→ **Listed records**:
"""

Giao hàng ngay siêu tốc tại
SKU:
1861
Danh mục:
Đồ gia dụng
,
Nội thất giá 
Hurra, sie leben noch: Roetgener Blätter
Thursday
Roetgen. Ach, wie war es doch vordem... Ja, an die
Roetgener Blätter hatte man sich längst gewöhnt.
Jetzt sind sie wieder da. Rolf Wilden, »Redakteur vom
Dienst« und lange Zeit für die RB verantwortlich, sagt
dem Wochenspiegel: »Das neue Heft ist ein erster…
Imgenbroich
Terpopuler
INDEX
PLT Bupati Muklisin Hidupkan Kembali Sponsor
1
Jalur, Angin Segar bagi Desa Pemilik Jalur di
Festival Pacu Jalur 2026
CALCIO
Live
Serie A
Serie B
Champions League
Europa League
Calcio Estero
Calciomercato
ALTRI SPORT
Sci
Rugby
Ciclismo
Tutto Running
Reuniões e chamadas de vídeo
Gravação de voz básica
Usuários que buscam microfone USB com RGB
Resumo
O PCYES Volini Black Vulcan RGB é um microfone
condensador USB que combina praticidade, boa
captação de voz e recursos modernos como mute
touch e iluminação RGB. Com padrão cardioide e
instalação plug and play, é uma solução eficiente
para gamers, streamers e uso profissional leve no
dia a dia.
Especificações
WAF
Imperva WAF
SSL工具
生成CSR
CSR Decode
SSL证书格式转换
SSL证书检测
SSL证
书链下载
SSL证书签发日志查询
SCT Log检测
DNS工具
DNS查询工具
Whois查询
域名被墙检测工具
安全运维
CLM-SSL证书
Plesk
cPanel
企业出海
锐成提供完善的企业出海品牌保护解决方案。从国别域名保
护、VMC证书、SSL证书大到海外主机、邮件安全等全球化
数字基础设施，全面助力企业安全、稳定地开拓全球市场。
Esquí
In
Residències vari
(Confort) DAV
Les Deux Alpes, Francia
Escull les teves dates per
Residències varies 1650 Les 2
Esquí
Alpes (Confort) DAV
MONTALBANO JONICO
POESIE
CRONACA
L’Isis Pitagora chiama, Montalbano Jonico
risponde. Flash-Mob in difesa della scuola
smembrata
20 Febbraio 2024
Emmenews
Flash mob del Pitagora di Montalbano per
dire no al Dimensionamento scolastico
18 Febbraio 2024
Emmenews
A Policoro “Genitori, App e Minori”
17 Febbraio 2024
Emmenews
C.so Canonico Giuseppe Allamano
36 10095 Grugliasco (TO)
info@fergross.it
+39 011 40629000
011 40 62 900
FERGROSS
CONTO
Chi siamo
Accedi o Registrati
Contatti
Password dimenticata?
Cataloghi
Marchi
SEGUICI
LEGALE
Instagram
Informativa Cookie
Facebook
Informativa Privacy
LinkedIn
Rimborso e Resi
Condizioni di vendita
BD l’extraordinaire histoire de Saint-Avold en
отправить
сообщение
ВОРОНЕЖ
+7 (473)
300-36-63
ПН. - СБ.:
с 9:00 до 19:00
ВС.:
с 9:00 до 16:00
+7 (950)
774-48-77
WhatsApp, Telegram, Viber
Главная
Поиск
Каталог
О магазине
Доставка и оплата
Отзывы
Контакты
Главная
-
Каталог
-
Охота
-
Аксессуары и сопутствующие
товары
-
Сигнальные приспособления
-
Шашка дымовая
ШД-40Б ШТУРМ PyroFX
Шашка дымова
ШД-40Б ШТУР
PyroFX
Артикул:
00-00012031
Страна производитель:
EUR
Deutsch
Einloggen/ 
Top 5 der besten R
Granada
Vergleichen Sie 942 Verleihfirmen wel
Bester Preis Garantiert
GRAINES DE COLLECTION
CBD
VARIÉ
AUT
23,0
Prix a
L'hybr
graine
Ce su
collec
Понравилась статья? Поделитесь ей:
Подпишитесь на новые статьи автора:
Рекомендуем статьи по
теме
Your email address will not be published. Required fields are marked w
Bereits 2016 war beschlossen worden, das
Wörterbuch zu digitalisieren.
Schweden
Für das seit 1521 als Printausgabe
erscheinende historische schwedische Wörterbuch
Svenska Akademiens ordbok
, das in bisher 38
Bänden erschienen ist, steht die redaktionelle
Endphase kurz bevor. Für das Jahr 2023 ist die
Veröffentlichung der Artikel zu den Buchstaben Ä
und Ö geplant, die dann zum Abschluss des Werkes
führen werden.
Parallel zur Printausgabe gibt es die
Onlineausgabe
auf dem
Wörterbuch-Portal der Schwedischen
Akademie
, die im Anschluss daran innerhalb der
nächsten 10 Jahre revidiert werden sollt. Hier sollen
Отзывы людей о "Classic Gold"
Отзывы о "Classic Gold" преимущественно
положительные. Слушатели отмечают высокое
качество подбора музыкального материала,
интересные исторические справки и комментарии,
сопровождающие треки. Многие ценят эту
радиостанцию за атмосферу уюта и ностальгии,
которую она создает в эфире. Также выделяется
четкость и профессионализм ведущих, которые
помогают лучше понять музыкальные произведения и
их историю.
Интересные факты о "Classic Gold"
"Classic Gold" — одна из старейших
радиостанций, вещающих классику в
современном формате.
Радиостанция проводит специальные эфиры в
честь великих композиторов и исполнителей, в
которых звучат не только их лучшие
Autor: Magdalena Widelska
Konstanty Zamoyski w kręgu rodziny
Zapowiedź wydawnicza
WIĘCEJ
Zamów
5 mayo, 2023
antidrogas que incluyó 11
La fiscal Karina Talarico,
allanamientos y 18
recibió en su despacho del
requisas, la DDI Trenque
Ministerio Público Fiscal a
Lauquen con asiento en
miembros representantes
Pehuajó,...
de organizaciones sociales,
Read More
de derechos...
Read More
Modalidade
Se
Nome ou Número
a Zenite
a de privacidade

"""

→ **Exercise**:
Set out every one of the lines above as a numbered list, leaving out any blank lines.

→ **Solution for this task**:
1. Giao hàng ngay siêu tốc tại
2. SKU:
3. 1861
4. Danh mục:
5. Đồ gia dụng
6. ,
7. Nội thất giá 
8. Hurra, sie leben noch: Roetgener Blätter
9. Thursday
10. Roetgen. Ach, wie war es doch vordem... Ja, an die
11. Roetgener Blätter hatte man sich längst gewöhnt.
12. Jetzt sind sie wieder da. Rolf Wilden, »Redakteur vom
13. Dienst« und lange Zeit für die RB verantwortlich, sagt
14. dem Wochenspiegel: »Das neue Heft ist ein erster…
15. Imgenbroich
16. Terpopuler
17. INDEX
18. PLT Bupati Muklisin Hidupkan Kembali Sponsor
19. 1
20. Jalur, Angin Segar bagi Desa Pemilik Jalur di
21. Festival Pacu Jalur 2026
22. CALCIO
23. Live
24. Serie A
25. Serie B
26. Champions League
27. Europa League
28. Calcio Estero
29. Calciomercato
30. ALTRI SPORT
31. Sci
32. Rugby
33. Ciclismo
34. Tutto Running
35. Reuniões e chamadas de vídeo
36. Gravação de voz básica
37. Usuários que buscam microfone USB com RGB
38. Resumo
39. O PCYES Volini Black Vulcan RGB é um microfone
40. condensador USB que combina praticidade, boa
41. captação de voz e recursos modernos como mute
42. touch e iluminação RGB. Com padrão cardioide e
43. instalação plug and play, é uma solução eficiente
44. para gamers, streamers e uso profissional leve no
45. dia a dia.
46. Especificações
47. WAF
48. Imperva WAF
49. SSL工具
50. 生成CSR
51. CSR Decode
52. SSL证书格式转换
53. SSL证书检测
54. SSL证
55. 书链下载
56. SSL证书签发日志查询
57. SCT Log检测
58. DNS工具
59. DNS查询工具
60. Whois查询
61. 域名被墙检测工具
62. 安全运维
63. CLM-SSL证书
64. Plesk
65. cPanel
66. 企业出海
67. 锐成提供完善的企业出海品牌保护解决方案。从国别域名保
68. 护、VMC证书、SSL证书大到海外主机、邮件安全等全球化
69. 数字基础设施，全面助力企业安全、稳定地开拓全球市场。
70. Esquí
71. In
72. Residències vari
73. (Confort) DAV
74. Les Deux Alpes, Francia
75. Escull les teves dates per
76. Residències varies 1650 Les 2
77. Esquí
78. Alpes (Confort) DAV
79. MONTALBANO JONICO
80. POESIE
81. CRONACA
82. L’Isis Pitagora chiama, Montalbano Jonico
83. risponde. Flash-Mob in difesa della scuola
84. smembrata
85. 20 Febbraio 2024
86. Emmenews
87. Flash mob del Pitagora di Montalbano per
88. dire no al Dimensionamento scolastico
89. 18 Febbraio 2024
90. Emmenews
91. A Policoro “Genitori, App e Minori”
92. 17 Febbraio 2024
93. Emmenews
94. C.so Canonico Giuseppe Allamano
95. 36 10095 Grugliasco (TO)
96. info@fergross.it
97. +39 011 40629000
98. 011 40 62 900
99. FERGROSS
100. CONTO
101. Chi siamo
102. Accedi o Registrati
103. Contatti
104. Password dimenticata?
105. Cataloghi
106. Marchi
107. SEGUICI
108. LEGALE
109. Instagram
110. Informativa Cookie
111. Facebook
112. Informativa Privacy
113. LinkedIn
114. Rimborso e Resi
115. Condizioni di vendita
116. BD l’extraordinaire histoire de Saint-Avold en
117. отправить
118. сообщение
119. ВОРОНЕЖ
120. +7 (473)
121. 300-36-63
122. ПН. - СБ.:
123. с 9:00 до 19:00
124. ВС.:
125. с 9:00 до 16:00
126. +7 (950)
127. 774-48-77
128. WhatsApp, Telegram, Viber
129. Главная
130. Поиск
131. Каталог
132. О магазине
133. Доставка и оплата
134. Отзывы
135. Контакты
136. Главная
137. -
138. Каталог
139. -
140. Охота
141. -
142. Аксессуары и сопутствующие
143. товары
144. -
145. Сигнальные приспособления
146. -
147. Шашка дымовая
148. ШД-40Б ШТУРМ PyroFX
149. Шашка дымова
150. ШД-40Б ШТУР
151. PyroFX
152. Артикул:
153. 00-00012031
154. Страна производитель:
155. EUR
156. Deutsch
157. Einloggen/ 
158. Top 5 der besten R
159. Granada
160. Vergleichen Sie 942 Verleihfirmen wel
161. Bester Preis Garantiert
162. GRAINES DE COLLECTION
163. CBD
164. VARIÉ
165. AUT
166. 23,0
167. Prix a
168. L'hybr
169. graine
170. Ce su
171. collec
172. Понравилась статья? Поделитесь ей:
173. Подпишитесь на новые статьи автора:
174. Рекомендуем статьи по
175. теме
176. Your email address will not be published. Required fields are marked w
177. Bereits 2016 war beschlossen worden, das
178. Wörterbuch zu digitalisieren.
179. Schweden
180. Für das seit 1521 als Printausgabe
181. erscheinende historische schwedische Wörterbuch
182. Svenska Akademiens ordbok
183. , das in bisher 38
184. Bänden erschienen ist, steht die redaktionelle
185. Endphase kurz bevor. Für das Jahr 2023 ist die
186. Veröffentlichung der Artikel zu den Buchstaben Ä
187. und Ö geplant, die dann zum Abschluss des Werkes
188. führen werden.
189. Parallel zur Printausgabe gibt es die
190. Onlineausgabe
191. auf dem
192. Wörterbuch-Portal der Schwedischen
193. Akademie
194. , die im Anschluss daran innerhalb der
195. nächsten 10 Jahre revidiert werden sollt. Hier sollen
196. Отзывы людей о "Classic Gold"
197. Отзывы о "Classic Gold" преимущественно
198. положительные. Слушатели отмечают высокое
199. качество подбора музыкального материала,
200. интересные исторические справки и комментарии,
201. сопровождающие треки. Многие ценят эту
202. радиостанцию за атмосферу уюта и ностальгии,
203. которую она создает в эфире. Также выделяется
204. четкость и профессионализм ведущих, которые
205. помогают лучше понять музыкальные произведения и
206. их историю.
207. Интересные факты о "Classic Gold"
208. "Classic Gold" — одна из старейших
209. радиостанций, вещающих классику в
210. современном формате.
211. Радиостанция проводит специальные эфиры в
212. честь великих композиторов и исполнителей, в
213. которых звучат не только их лучшие
214. Autor: Magdalena Widelska
215. Konstanty Zamoyski w kręgu rodziny
216. Zapowiedź wydawnicza
217. WIĘCEJ
218. Zamów
219. 5 mayo, 2023
220. antidrogas que incluyó 11
221. La fiscal Karina Talarico,
222. allanamientos y 18
223. recibió en su despacho del
224. requisas, la DDI Trenque
225. Ministerio Público Fiscal a
226. Lauquen con asiento en
227. miembros representantes
228. Pehuajó,...
229. de organizaciones sociales,
230. Read More
231. de derechos...
232. Read More
233. Modalidade
234. Se
235. Nome ou Número
236. a Zenite
237. a de privacidade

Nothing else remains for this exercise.